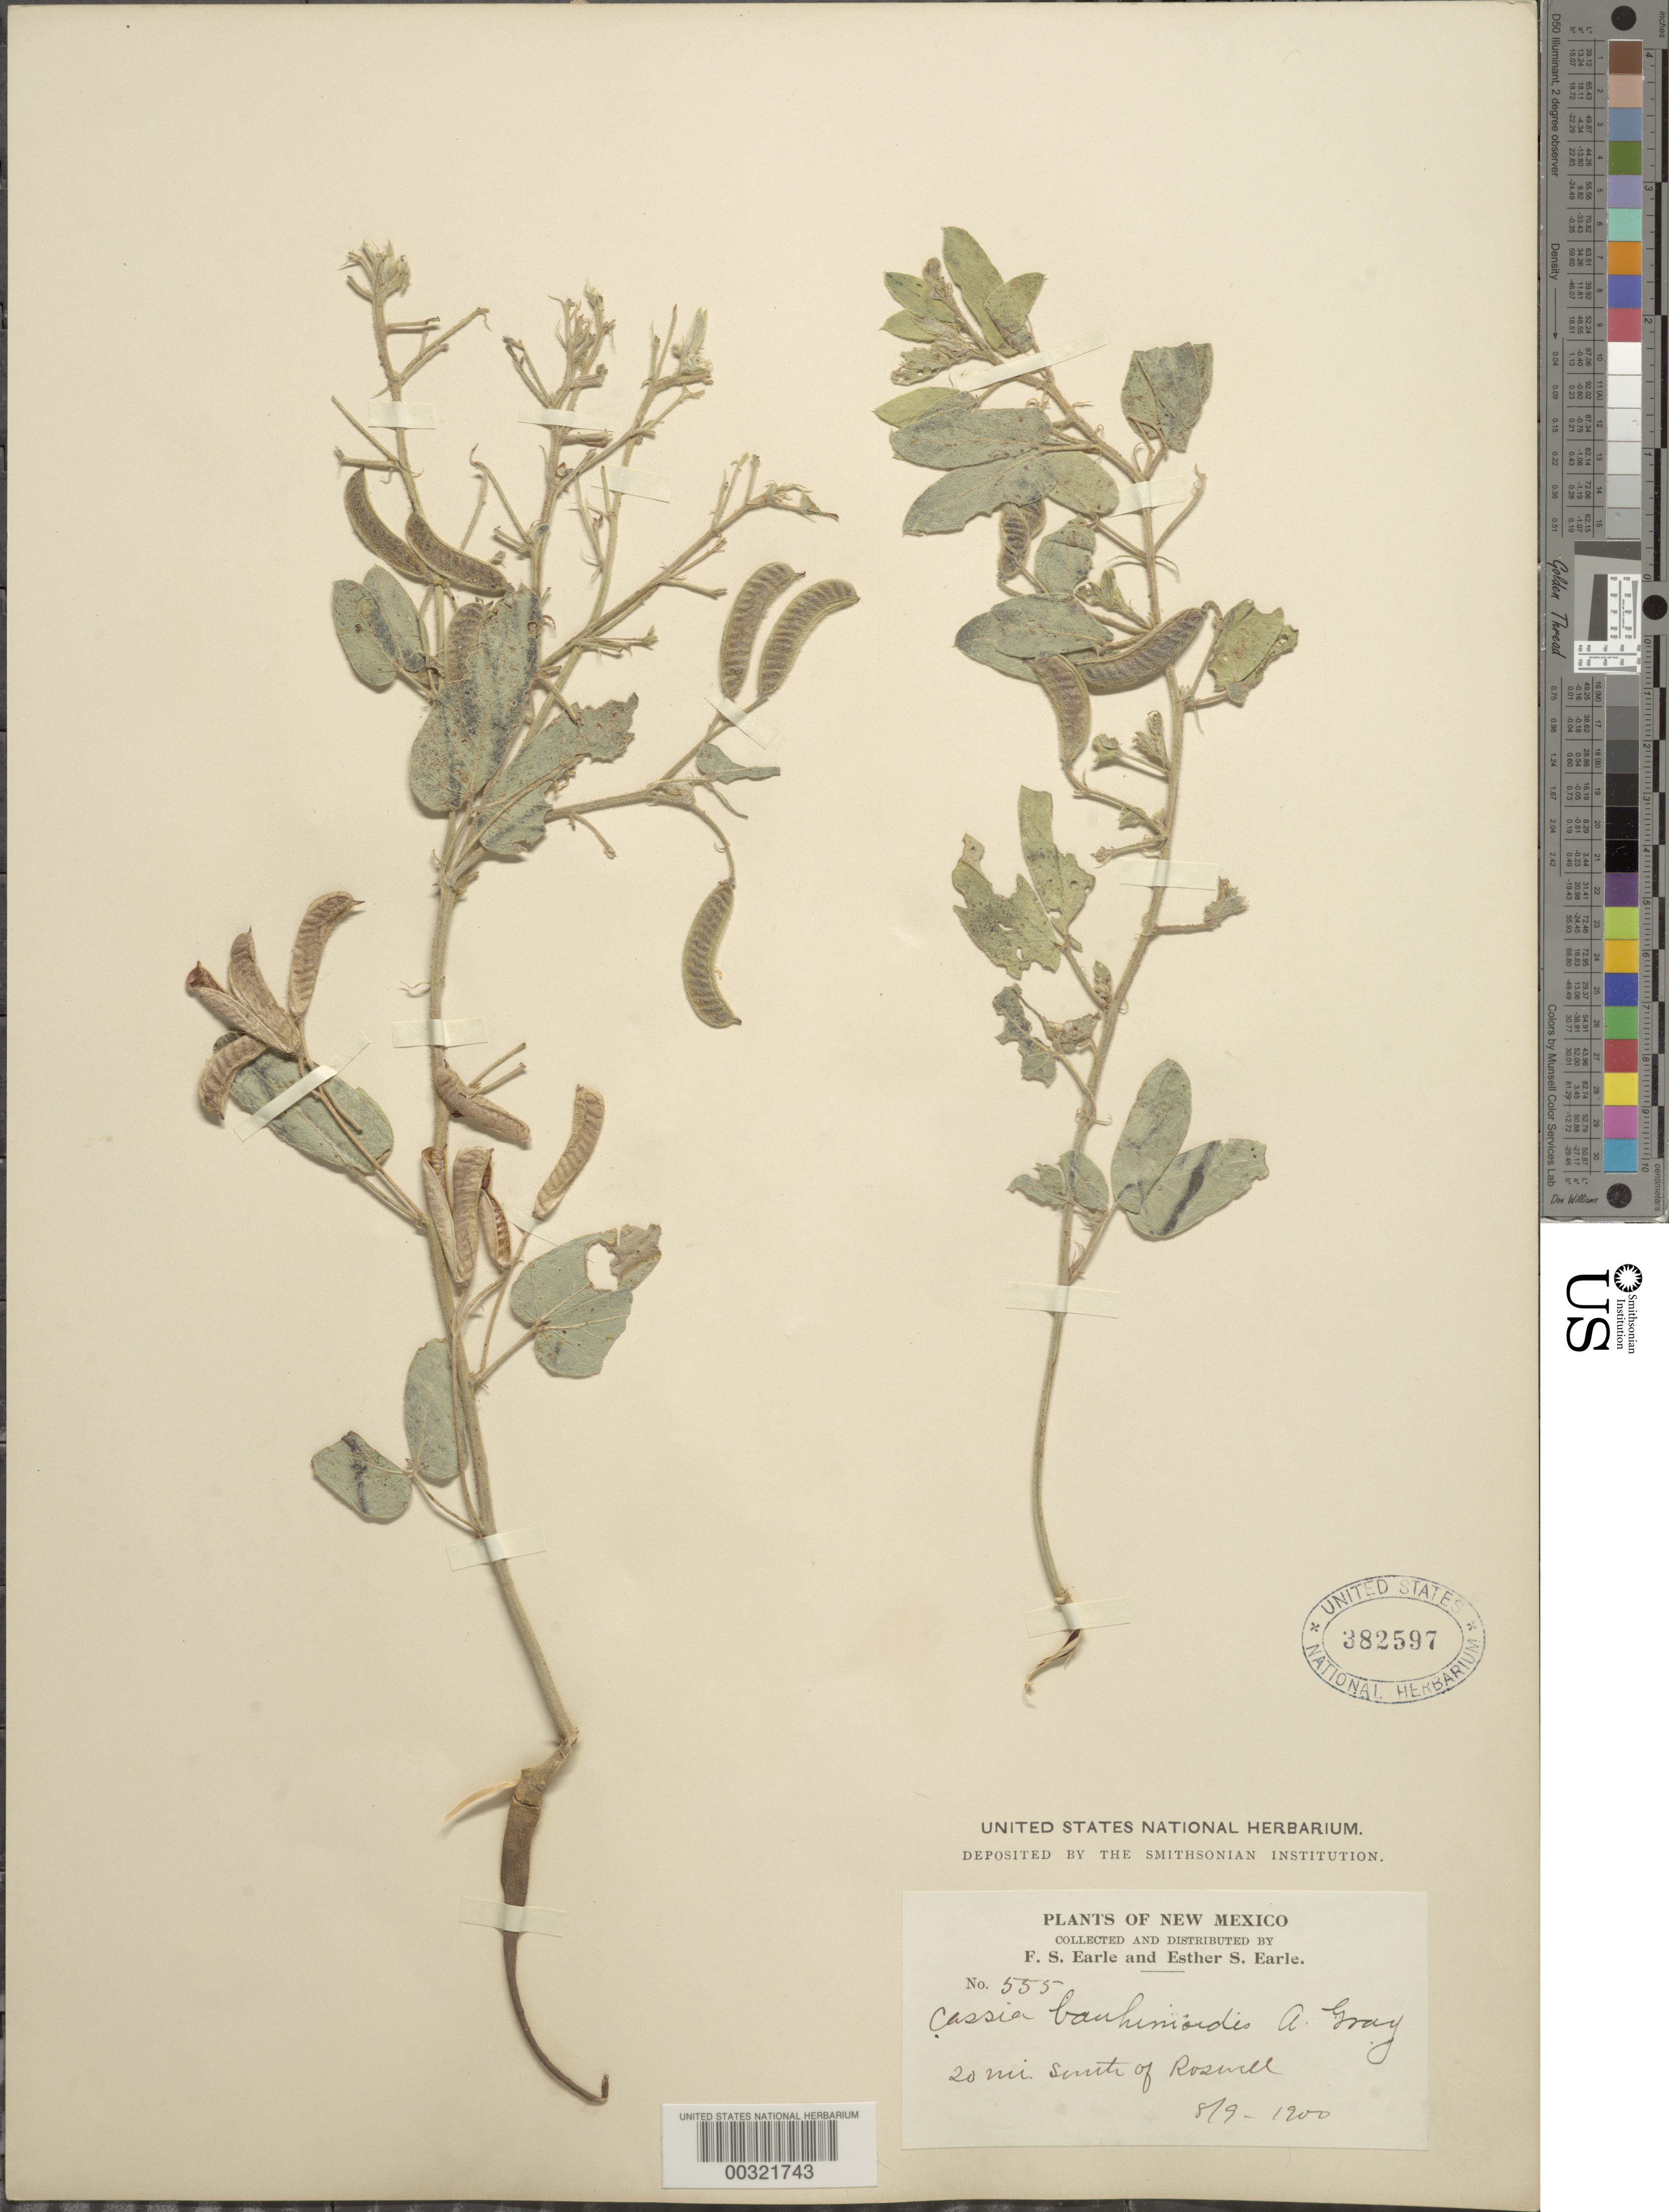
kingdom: Plantae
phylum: Tracheophyta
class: Magnoliopsida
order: Fabales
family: Fabaceae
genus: Senna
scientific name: Senna bauhinioides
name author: (A. Gray) H.S. Irwin & Barneby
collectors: F. S. Earle & E. S. Earle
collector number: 555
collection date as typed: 09 Aug 1900 or 08 Sep 1900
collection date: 1900-08-09 or 1900-09-08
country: United States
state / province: New Mexico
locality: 20 mi s of roswell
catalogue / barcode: US 382597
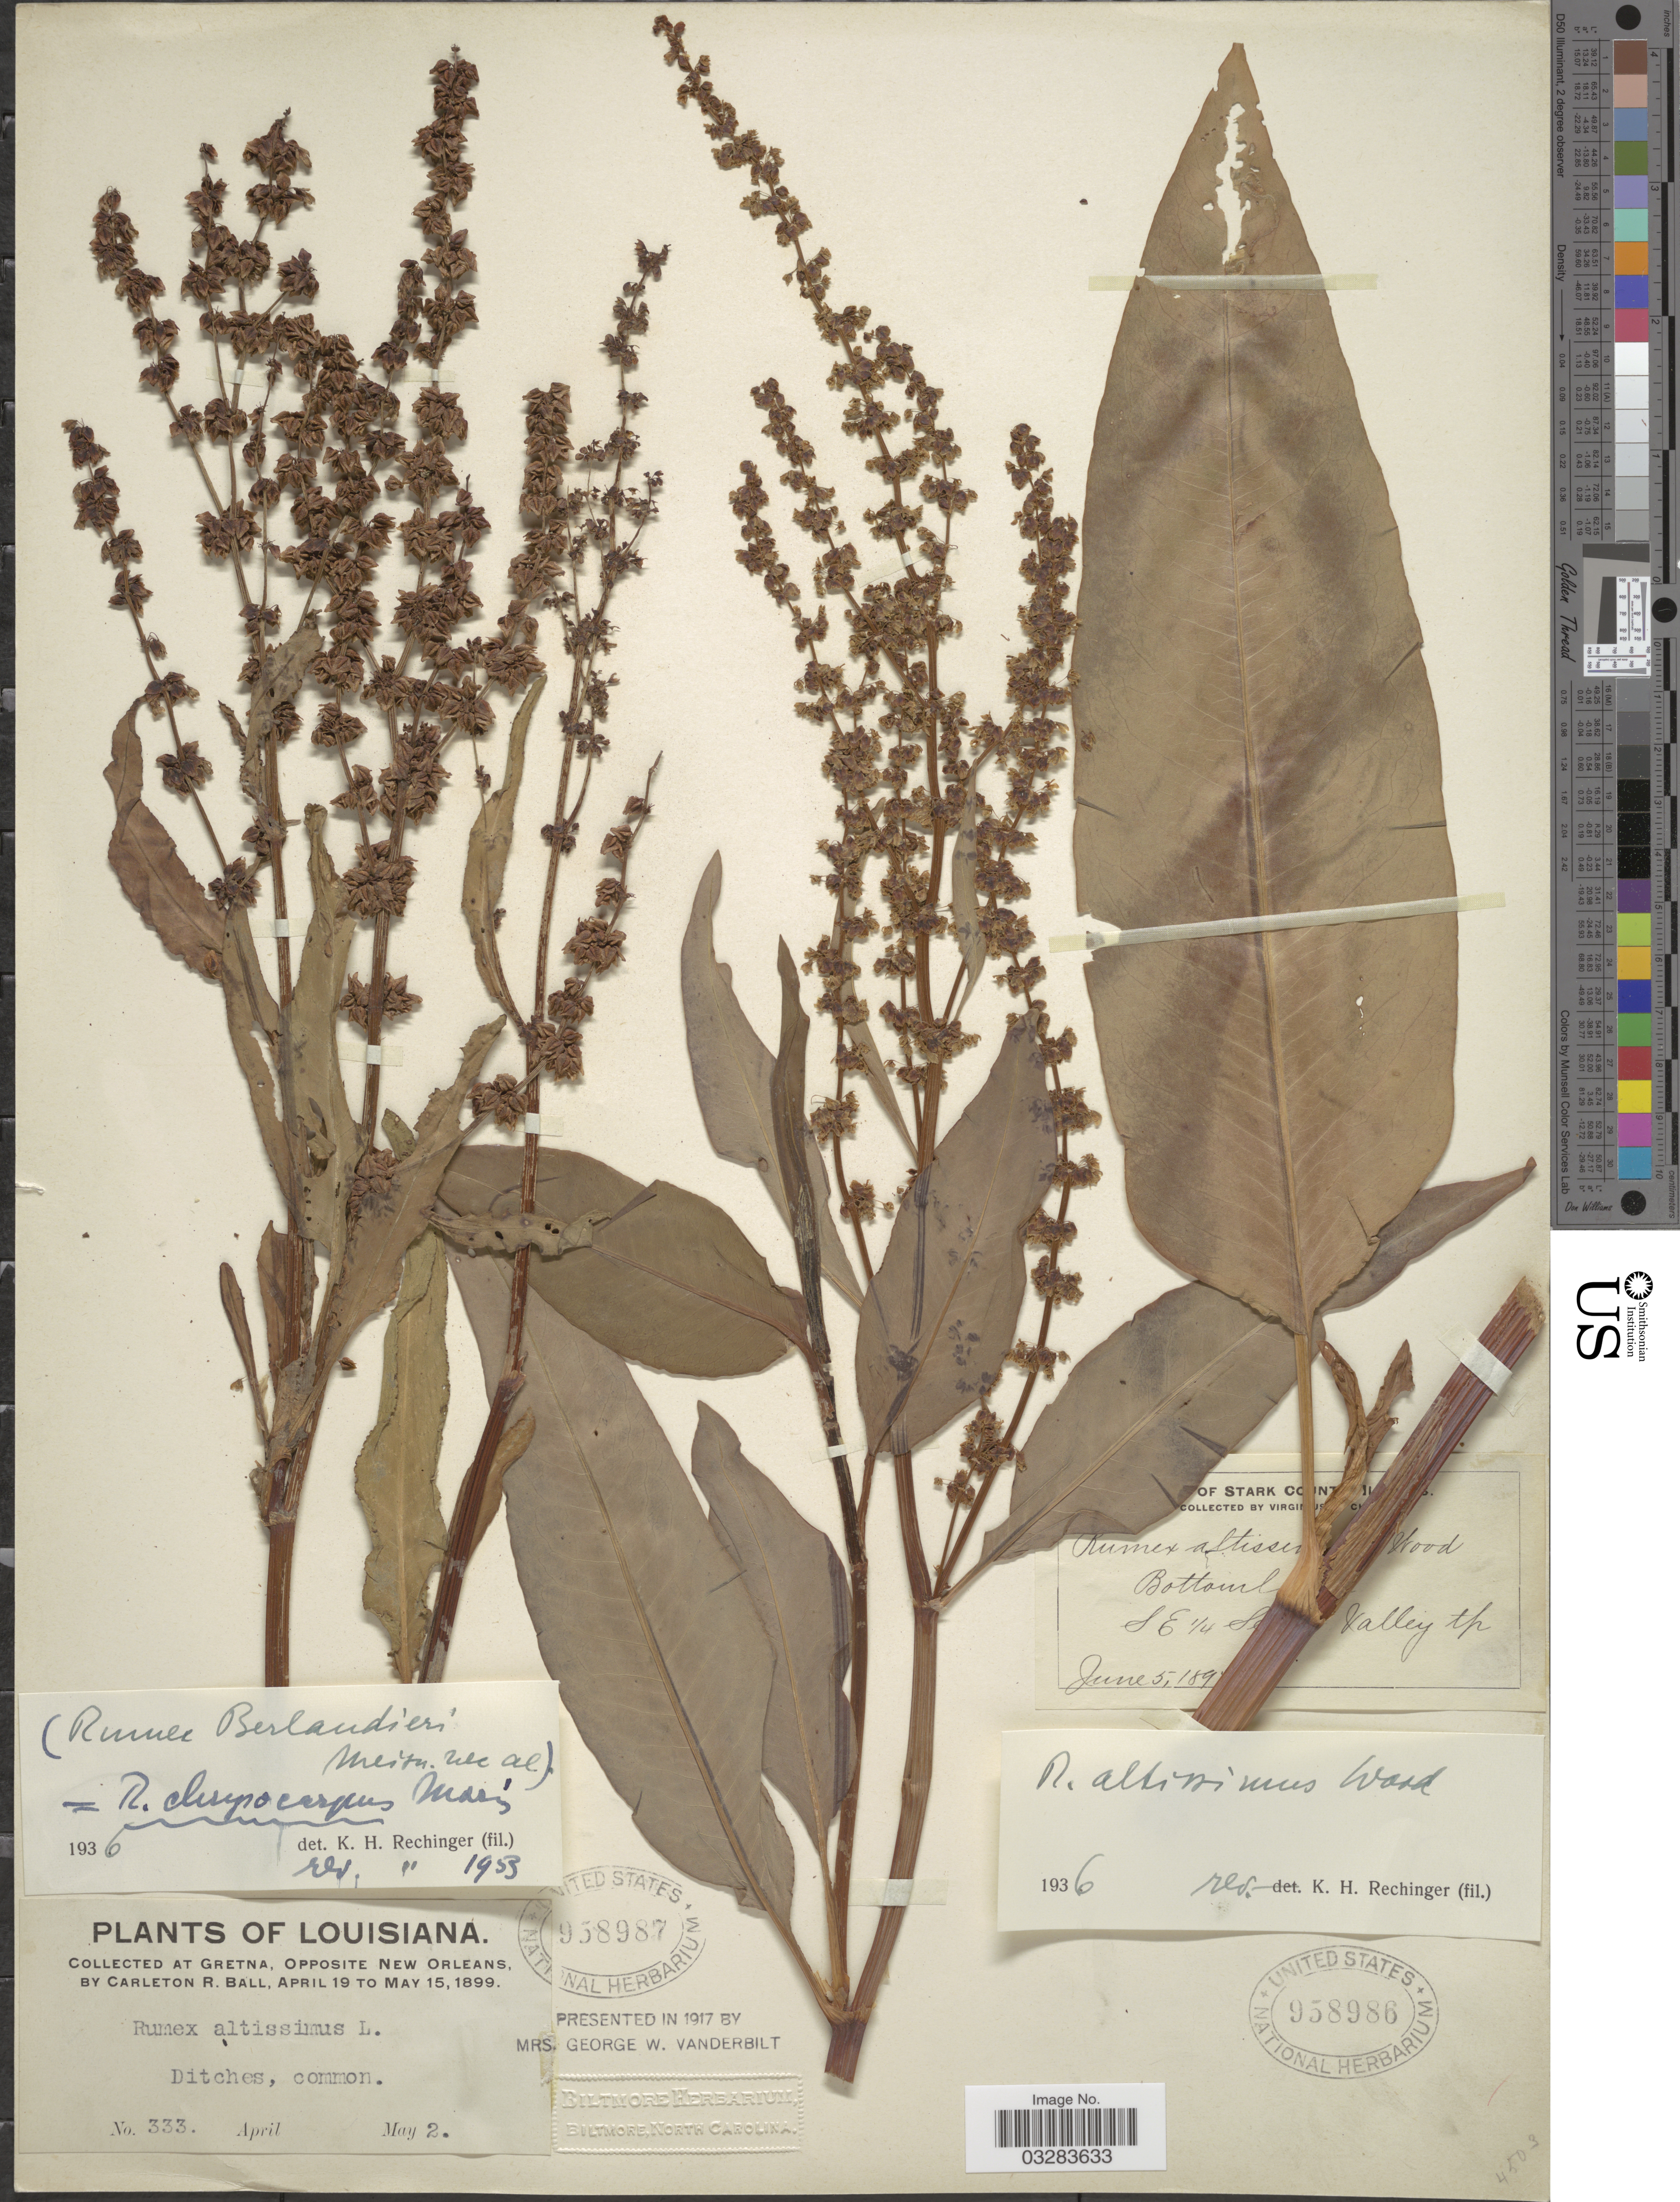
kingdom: Plantae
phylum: Tracheophyta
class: Magnoliopsida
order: Caryophyllales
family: Polygonaceae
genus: Rumex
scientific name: Rumex chrysocarpus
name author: Moris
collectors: C. R. Ball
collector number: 333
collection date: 1899-05-02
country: United States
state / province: Louisiana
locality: Gretna, Opposite New Orleans.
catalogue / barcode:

GIVEN REQUEST: Can you rewrite every line of the items above as a single numbered list, skipping blank lines and leaving the pictures out?

RESPONSE TO THE EXERCISE:
1. kingdom: Plantae
2. phylum: Tracheophyta
3. class: Magnoliopsida
4. order: Fabales
5. family: Fabaceae
6. genus: Senna
7. scientific name: Senna bauhinioides
8. name author: (A. Gray) H.S. Irwin & Barneby
9. collectors: F. S. Earle & E. S. Earle
10. collector number: 555
11. collection date as typed: 09 Aug 1900 or 08 Sep 1900
12. collection date: 1900-08-09 or 1900-09-08
13. country: United States
14. state / province: New Mexico
15. locality: 20 mi s of roswell
16. catalogue / barcode: US 382597
17. kingdom: Plantae
18. phylum: Tracheophyta
19. class: Magnoliopsida
20. order: Caryophyllales
21. family: Polygonaceae
22. genus: Rumex
23. scientific name: Rumex chrysocarpus
24. name author: Moris
25. collectors: C. R. Ball
26. collector number: 333
27. collection date: 1899-05-02
28. country: United States
29. state / province: Louisiana
30. locality: Gretna, Opposite New Orleans.
31. catalogue / barcode:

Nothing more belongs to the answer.